There’s also another important distinction to be made between an energy shock and a tariff: revenue from a tariff accrues to the treasury of the country imposing it . By contrast, in an oil embargo the higher prices amount to pure loss for the importing country with no compensating domestic revenue. Because tariff revenue can be spent, used to pay down debt, or deployed to cut other taxes, the net macroeconomic effect is nothing like what we expected from a simple supply contraction.
Inflation Is Still a Monetary Phenomenon
Michel and Kedia have the audacity to claim Kudlow misunderstands monetary policy by fixating on money supply.
Again, flooding currency into circulation is not how the Fed conducts monetary policy. Through most of the past few decades, the Fed has relied on an indirect monetary mechanism, trying to influence the rate at which banks borrow reserves from each other and make loans in the private sector. The Fed did change its operating framework during the 2008 financial crisis, but it still tries to affect the real economy by influencing short-term borrowing costs.
But this argument misunderstands how monetary policy works. While the Fed does not print currency outright, it creates money through its control over interest rates and bank lending. Lowering the federal funds rate encourages banks to lend more, thereby expanding the money supply through credit creation. Dismissing this as merely “indirect” misunderstands how monetary policy operates.

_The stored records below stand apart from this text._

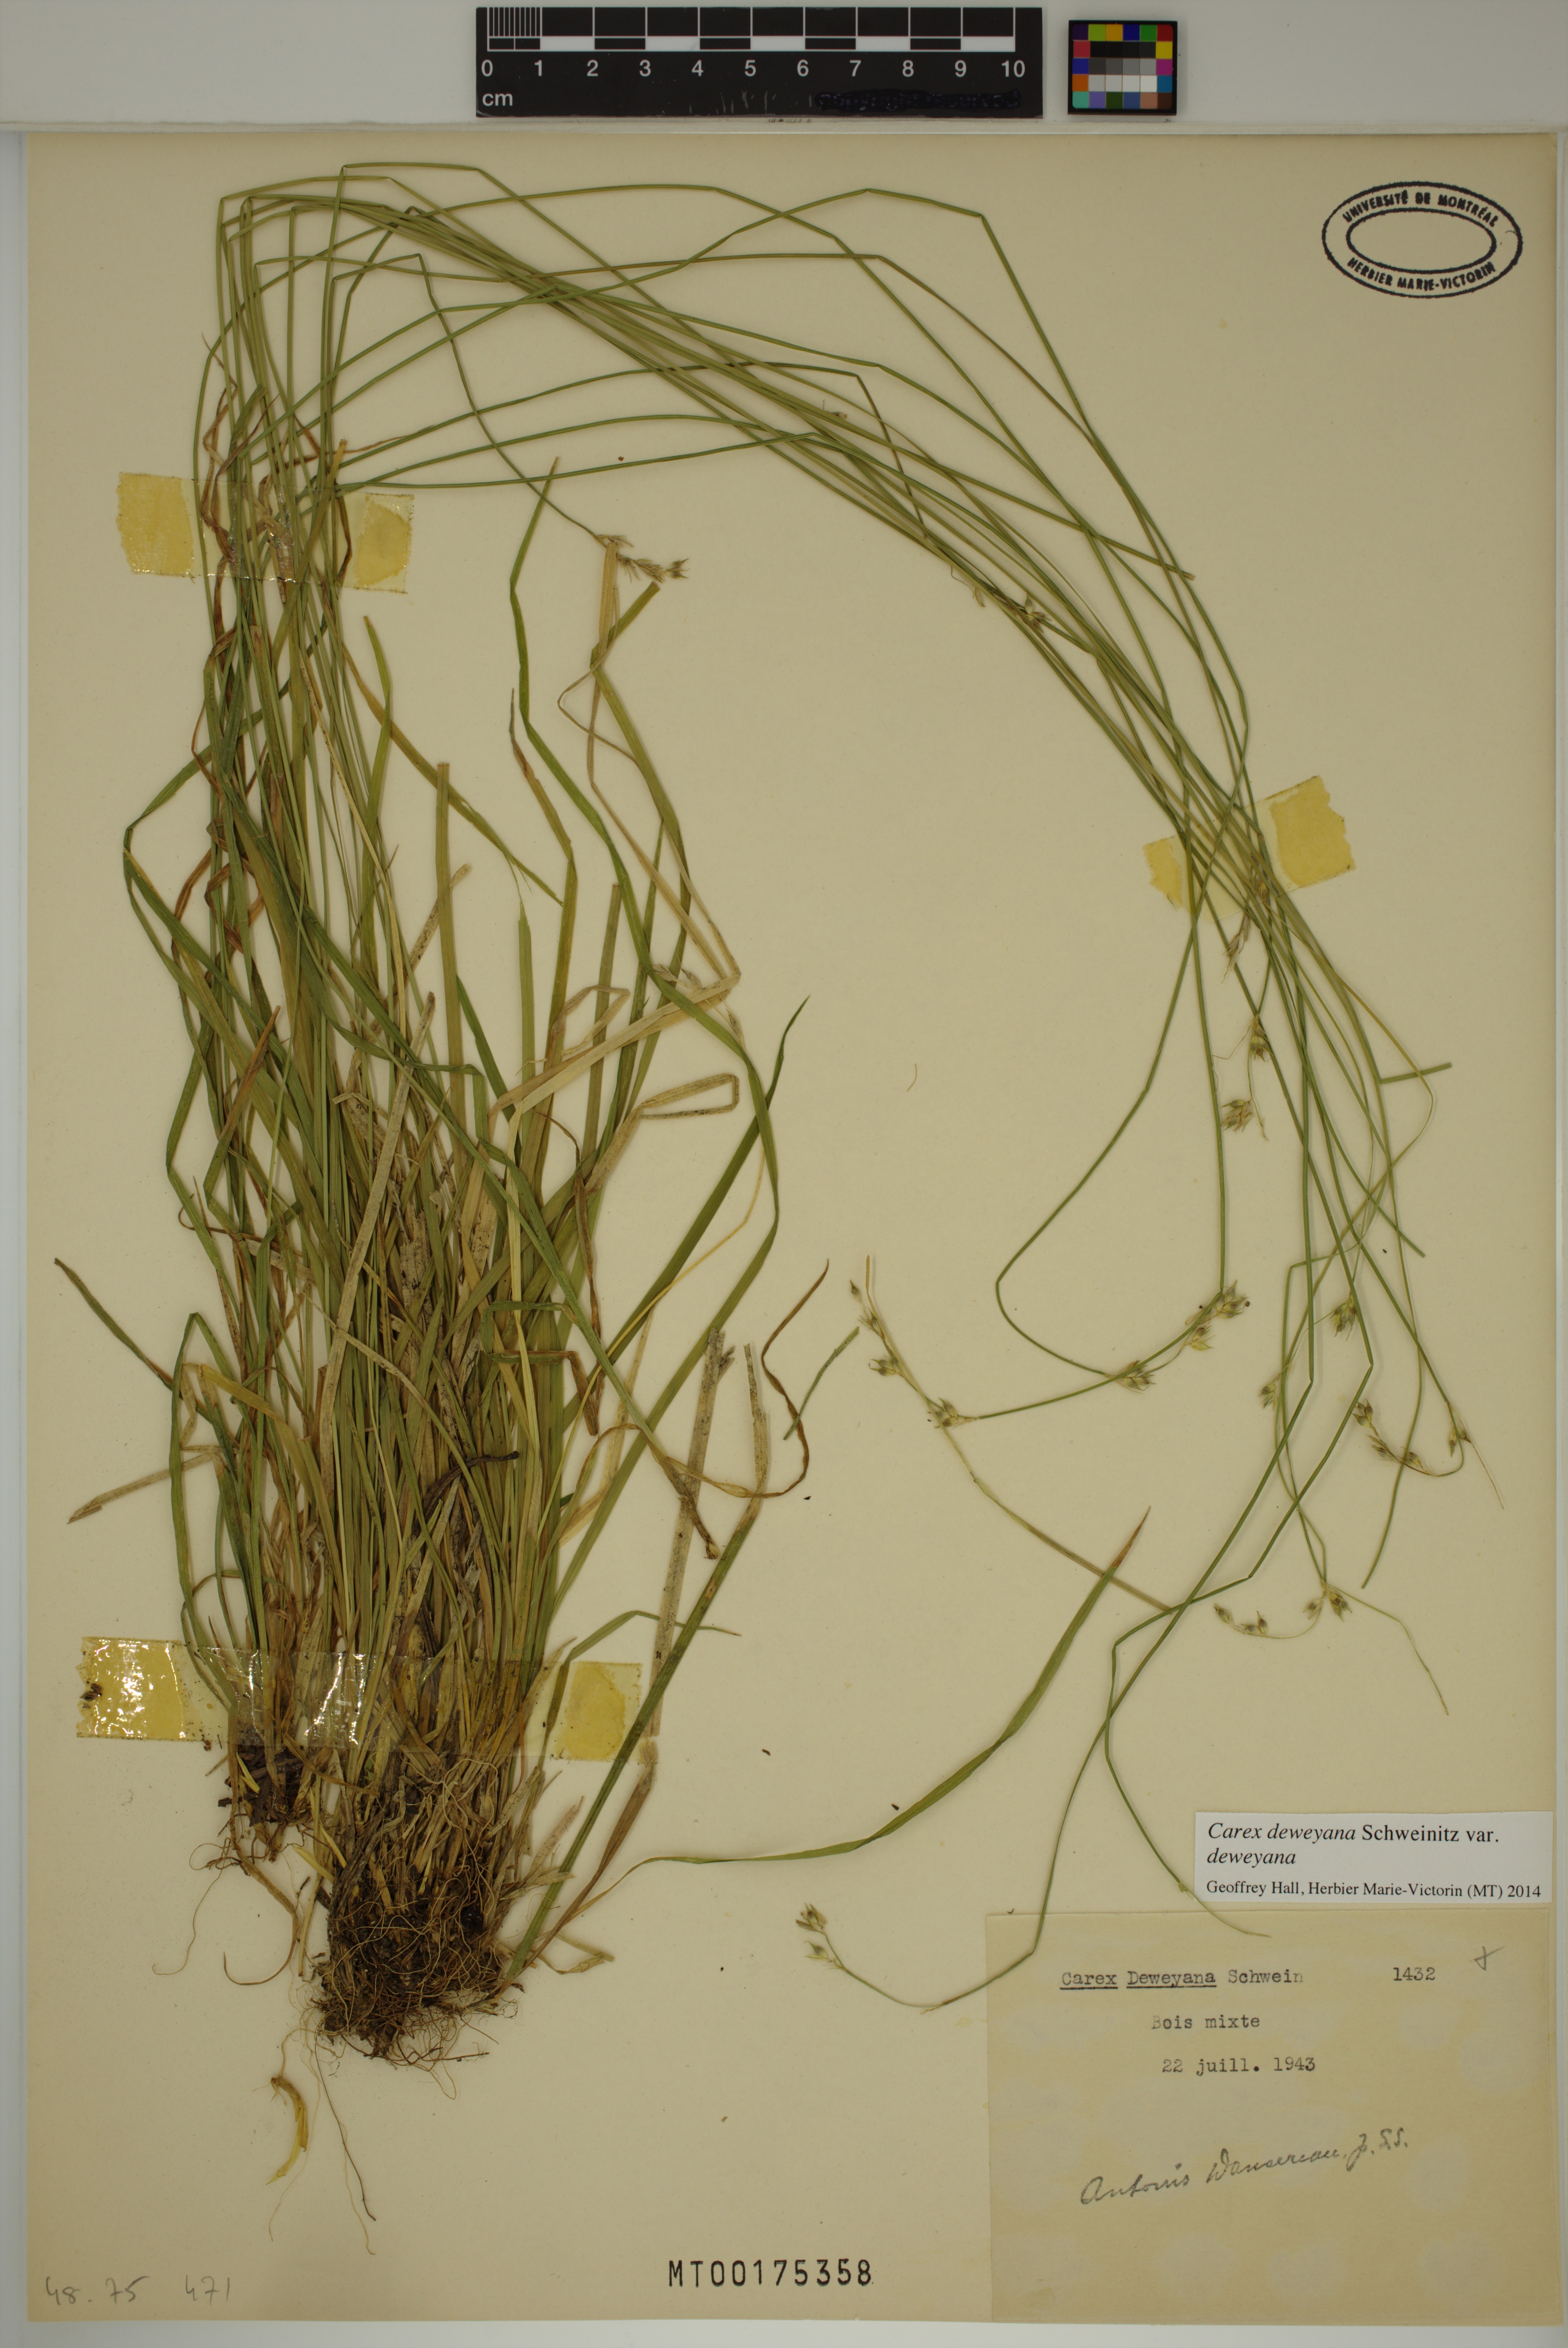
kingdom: Plantae
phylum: Tracheophyta
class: Liliopsida
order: Poales
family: Cyperaceae
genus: Carex
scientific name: Carex deweyana
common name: Dewey's sedge
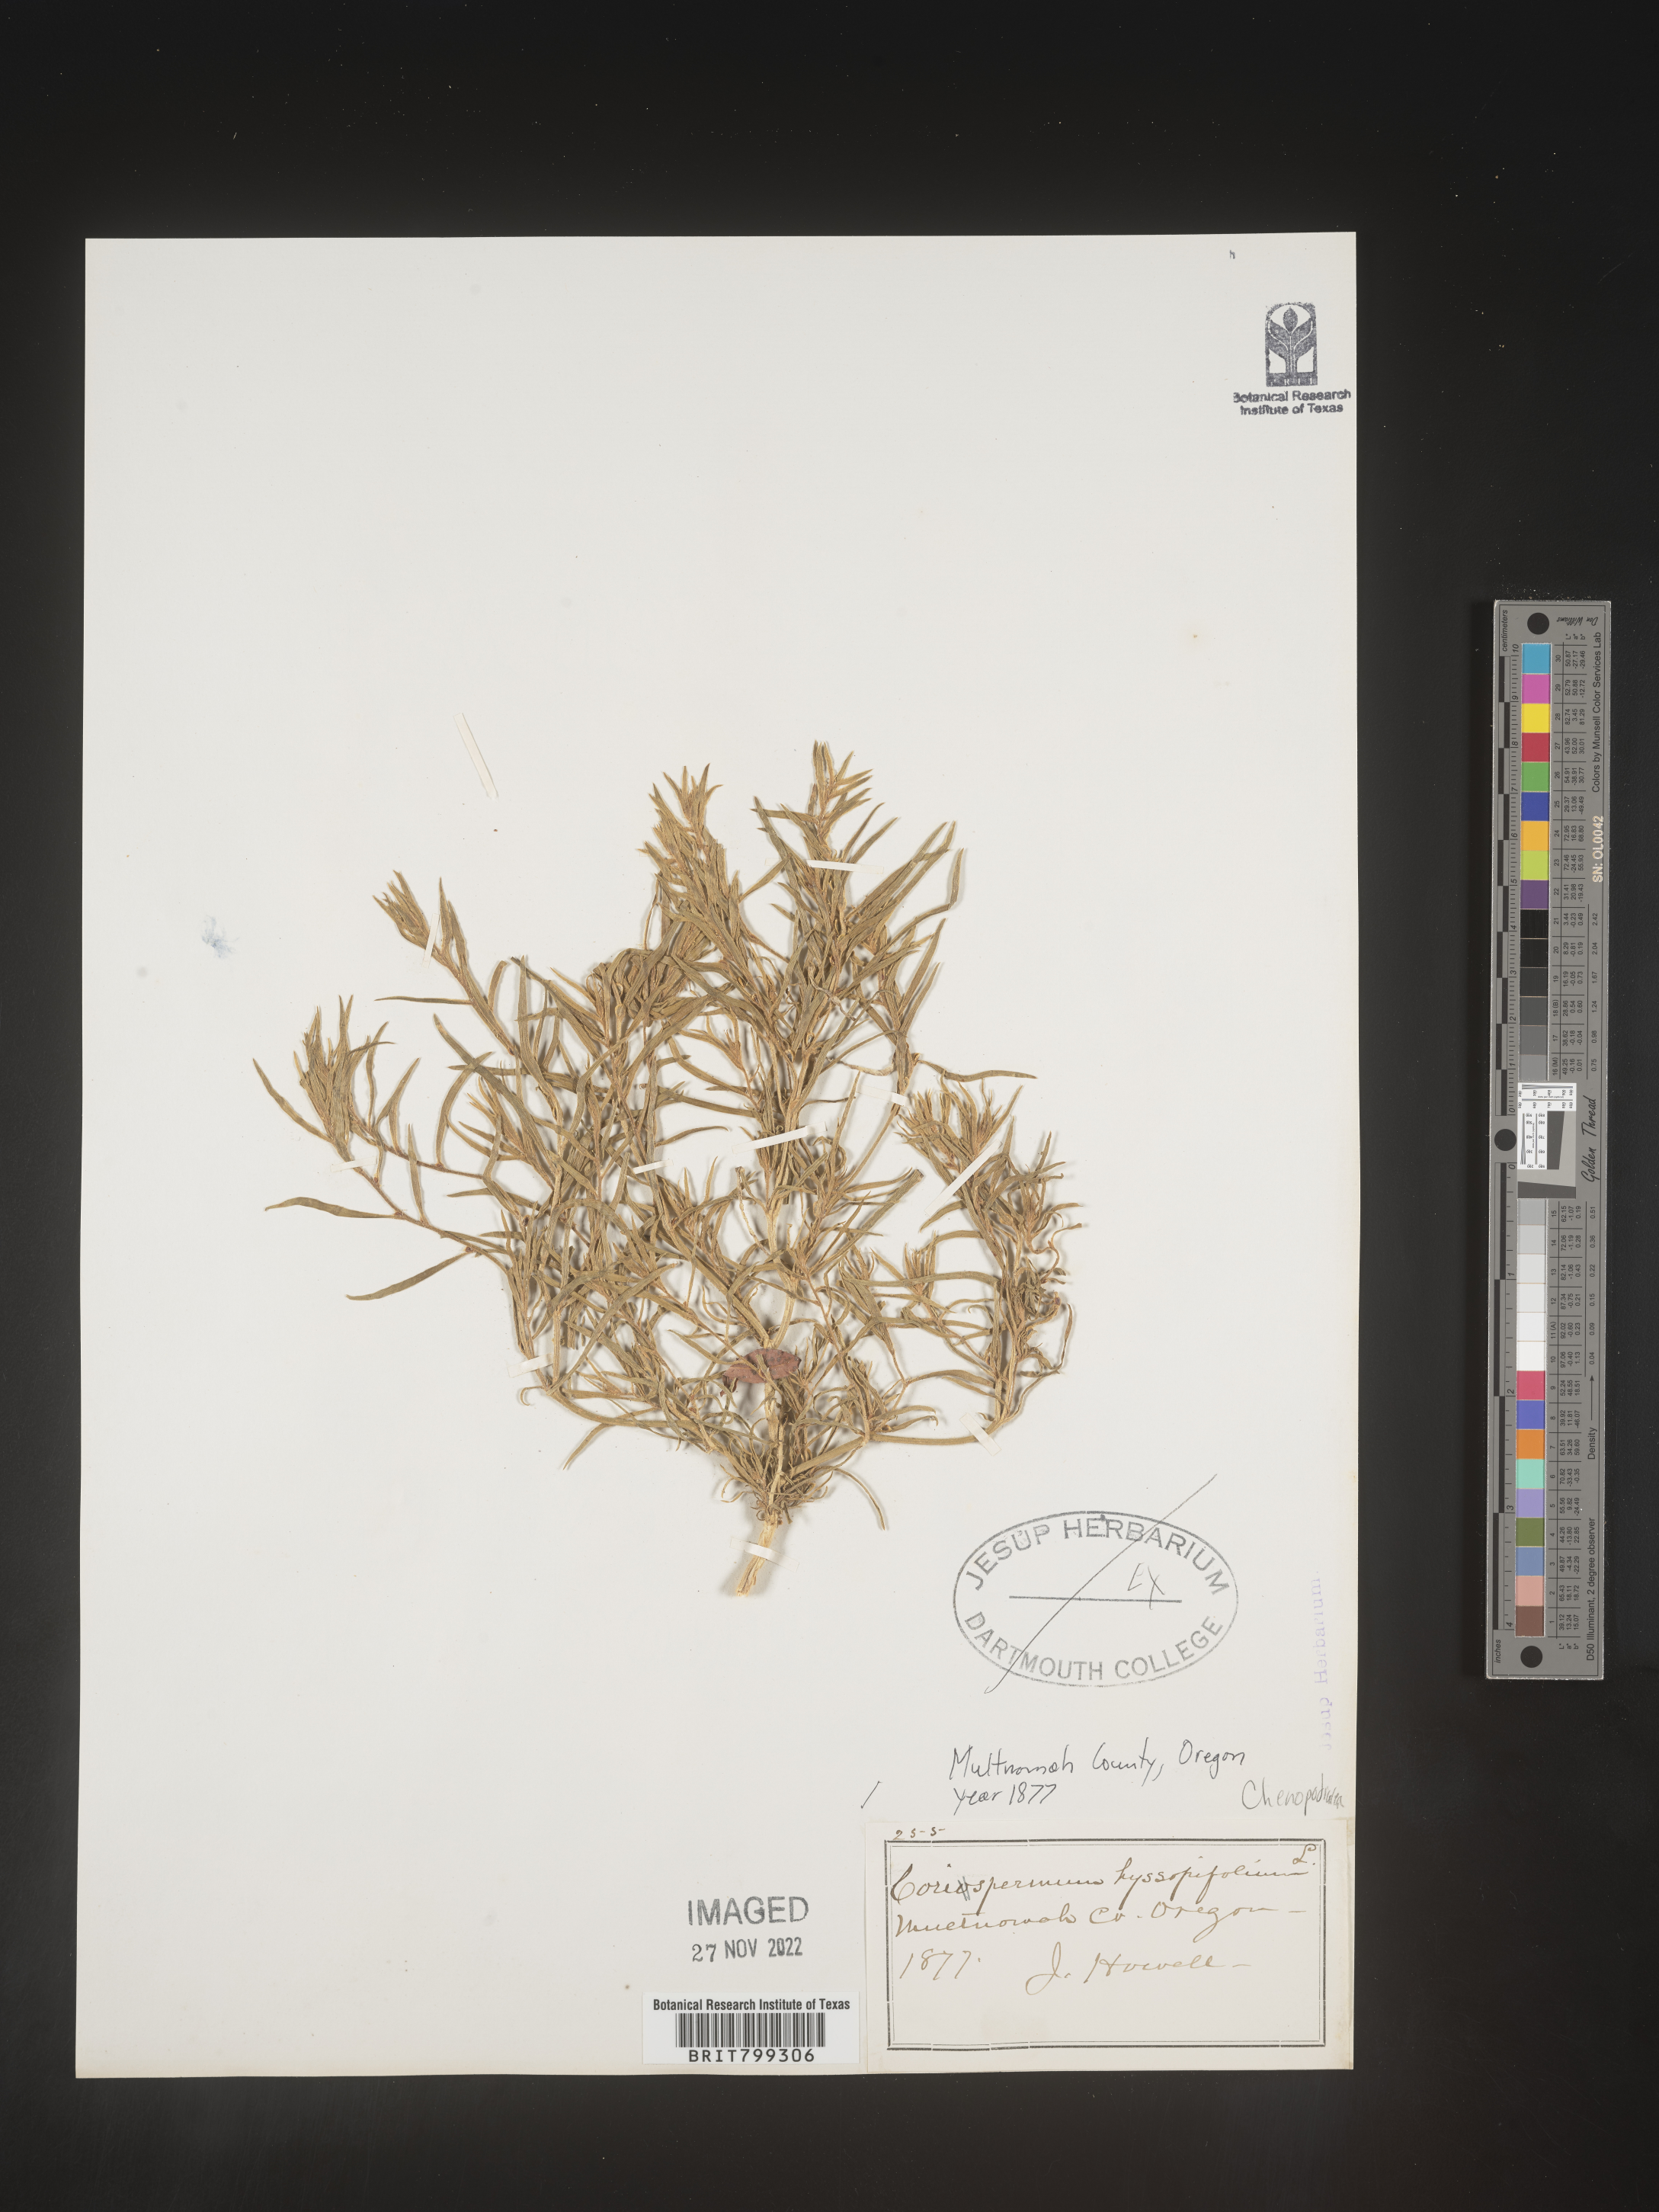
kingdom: Plantae
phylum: Tracheophyta
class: Magnoliopsida
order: Caryophyllales
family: Amaranthaceae
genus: Corispermum
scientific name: Corispermum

The Fed’s influence over the money supply is very real and direct, precisely because it controls the incentives for banks to create money. This is why cutting rates during a downturn is seen as stimulative—it’s designed to boost the money supply through lending, even if that process is mediated by the banking system.
Milton Friedman’s dictum that “inflation is always and everywhere a monetary phenomenon” still holds.
The Velocity of Money Is Not Constant
Michel and Kedia also attempt to take on Kudlow’s argument about monetary policy by blowing smoke about the velocity of money. But here they betray a misunderstanding of how the money supply and the velocity of money actually operate. They argue that if tariffs reduce real output (Y), and the money supply (M) remains unchanged, then prices (P) must rise.
But this simplistic model ignores two fundamental realities:
- Tariffs Do Not Necessarily Reduce Output (Y): Tariffs reallocate demand from foreign suppliers to domestic producers or alternative trading partners, and they effect only a small portion of the consumer purchases. Productive capacity is not destroyed. It is simply shifted.
- Velocity of Money (V) Is Not Constant: Velocity is highly responsive to changes in consumer behavior and trade dynamics. If tariffs cause consumers to spend more on targeted goods, they spend less on others, slowing the velocity of money in those sectors. This mitigates price pressures elsewhere, contradicting Michel and Kedia’s assumption of a stable velocity.
Getting Over Tariff-Induced Inflation Illusion
Michel and Kedia’s argument collapses under scrutiny. They conflate tariffs with catastrophic supply shocks, misread how prices adjust across the economy, and fundamentally misunderstand how monetary policy actually works. Inflation is still a monetary phenomenon, not a tariff phenomenon. And Larry Kudlow’s critics are chasing phantoms.
The truth is simple: tariffs may shift prices, but they do not fuel a wildfire of inflation. To believe otherwise is to mistake a price adjustment for a monetary explosion. The Cato Institute should know better.